[DOCUMENT TEXT]:
○ ○ ○ ○ ○

Hiring a full-time employee is tricky. Lucky for you, there is power in the crowd.
One day, I was on stage giving a speech, when I spotted a young woman in the back of the room with only one leg and a pair of crutches. As I was speaking, she got up to get a glass of water and fell. I was horrified.
After my talk, I went into the audience to find her. It turns out she had lost her leg in a terrible auto accident and couldn’t afford a prosthetic. As a result, she fell a lot, and as a single mother she struggled even more.
What immediately came to mind was crowdfunding. Can the community come together to solve a problem? Of course it can, so I turned to a start-up called GiveForward.com, for which I am an advisor. GiveForward uses crowdfunding to raise money for medical expenses so people can afford their medical care. Today she is walking and holding her child.
An Untapped Resource
There’s lot of talk these days about crowdfunding and crowdsourcing applications. The most visible discussion centers on using the Internet to fund start-ups and other ideas such as independent films. But for all the chatter, many small business owners aren’t thinking broadly enough about how to tap into this amazing resource.
Before you think about hiring your next full time employee, consider the crowd. Are there people who could solve a problem for you, for less? That’s the beauty of crowdsourcing. You can farm out your work to people all over the world, and often only pay the one whose work you like best. At times you can pay on a per project basis, rather than taking someone on board full-time.
But that isn’t all crowdsourcing can do. If you need software developed, rather than hire a full-time programmer, consider tapping the community for development work. Companies such as TopCoder have nearly 500,000 developers in the network worldwide, or ODesk, a global micro-tasking community of web developers, software designers, translators, and so on, are both good bets.
If you need graphic design work or customized website or logo design, check out sites like 99 Designs, a marketplace where creative submit logos, graphic designs, website design, and more; and CrowdSpring, which is similar to 99 Designs but has over 100,000 designers in more than 200 countries.
When I was CEO of uBid.com and RedTag.com, we used CrowdSpring to get logo ideas from all over the world and discovered incredible talent at a fraction of our budget. You may still choose a traditional design agency for your marketing needs, but check out crowdsourcing as an alternative.
There are companies who can outsource content development for online brands, such as CrowdSource.com, which has over 500,000 workers who create, manage, and moderate content remotely; and companies who can crowdsource your entire product development process, such as Quirky, an outsourced community of product designers who use the crowd’s opinion to refine your new product designs.
Make a list of what you need to do to grow your company successfully. Separate the tasks into categories like Design, Development, Content Creation, Marketing, etc., then go out and search for crowdsourcing companies in every one of those categories.
You’ll be amazed at what the crowd can do for you.

○ ○ ○ ○ ○

[EXERCISE SET]:
1. In one to three sentences, explain why the young woman in the crowdsourcing article fell a lot.
2. Reproduce the crowdsourcing article word for word, from "If you need graphic" up to and including "as an alternative.".
The items that follow have no connection to the crowdsourcing article.

[DATA EXTRACTS]:
○ ○ ○ ○ ○

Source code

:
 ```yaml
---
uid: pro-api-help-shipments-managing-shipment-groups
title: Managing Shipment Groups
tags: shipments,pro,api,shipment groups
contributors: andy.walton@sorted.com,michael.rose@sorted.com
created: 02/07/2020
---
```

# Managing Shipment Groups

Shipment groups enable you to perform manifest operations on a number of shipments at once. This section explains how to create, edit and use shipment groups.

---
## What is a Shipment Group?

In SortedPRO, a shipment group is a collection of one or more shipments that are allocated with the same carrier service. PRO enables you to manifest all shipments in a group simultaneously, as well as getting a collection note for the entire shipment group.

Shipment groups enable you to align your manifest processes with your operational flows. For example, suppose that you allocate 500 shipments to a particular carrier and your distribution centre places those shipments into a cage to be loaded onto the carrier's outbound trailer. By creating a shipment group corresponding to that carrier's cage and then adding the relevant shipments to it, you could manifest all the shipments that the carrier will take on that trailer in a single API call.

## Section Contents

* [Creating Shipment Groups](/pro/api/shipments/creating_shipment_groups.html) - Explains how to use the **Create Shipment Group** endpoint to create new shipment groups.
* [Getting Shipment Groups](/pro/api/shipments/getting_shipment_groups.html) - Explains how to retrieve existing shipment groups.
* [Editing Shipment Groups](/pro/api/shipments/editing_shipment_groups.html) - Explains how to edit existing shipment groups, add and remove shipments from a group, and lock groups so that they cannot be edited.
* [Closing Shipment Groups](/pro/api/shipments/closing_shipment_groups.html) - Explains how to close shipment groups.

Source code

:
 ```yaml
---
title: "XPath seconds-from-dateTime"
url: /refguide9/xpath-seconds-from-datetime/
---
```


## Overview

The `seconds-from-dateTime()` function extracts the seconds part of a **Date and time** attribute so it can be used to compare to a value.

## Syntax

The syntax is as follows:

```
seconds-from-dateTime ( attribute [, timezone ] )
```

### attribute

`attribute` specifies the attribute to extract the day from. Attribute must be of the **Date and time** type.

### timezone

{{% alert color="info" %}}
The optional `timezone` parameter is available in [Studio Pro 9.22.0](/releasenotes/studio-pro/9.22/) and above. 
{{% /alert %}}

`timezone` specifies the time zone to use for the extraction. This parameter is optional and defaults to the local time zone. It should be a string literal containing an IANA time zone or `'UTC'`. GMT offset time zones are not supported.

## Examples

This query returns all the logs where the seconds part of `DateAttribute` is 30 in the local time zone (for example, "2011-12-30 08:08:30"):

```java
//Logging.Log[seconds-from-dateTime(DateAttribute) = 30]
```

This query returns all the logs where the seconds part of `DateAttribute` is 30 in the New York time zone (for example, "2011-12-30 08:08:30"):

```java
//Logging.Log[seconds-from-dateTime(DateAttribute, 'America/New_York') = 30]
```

○ ○ ○ ○ ○

[ANSWERS IN ORDER]:
1. She had lost her leg in a terrible auto accident and could not afford a prosthetic, so she fell a lot.

2.
If you need graphic design work or customized website or logo design, check out sites like 99 Designs, a marketplace where creative submit logos, graphic designs, website design, and more; and CrowdSpring, which is similar to 99 Designs but has over 100,000 designers in more than 200 countries.
When I was CEO of uBid.com and RedTag.com, we used CrowdSpring to get logo ideas from all over the world and discovered incredible talent at a fraction of our budget. You may still choose a traditional design agency for your marketing needs, but check out crowdsourcing as an alternative.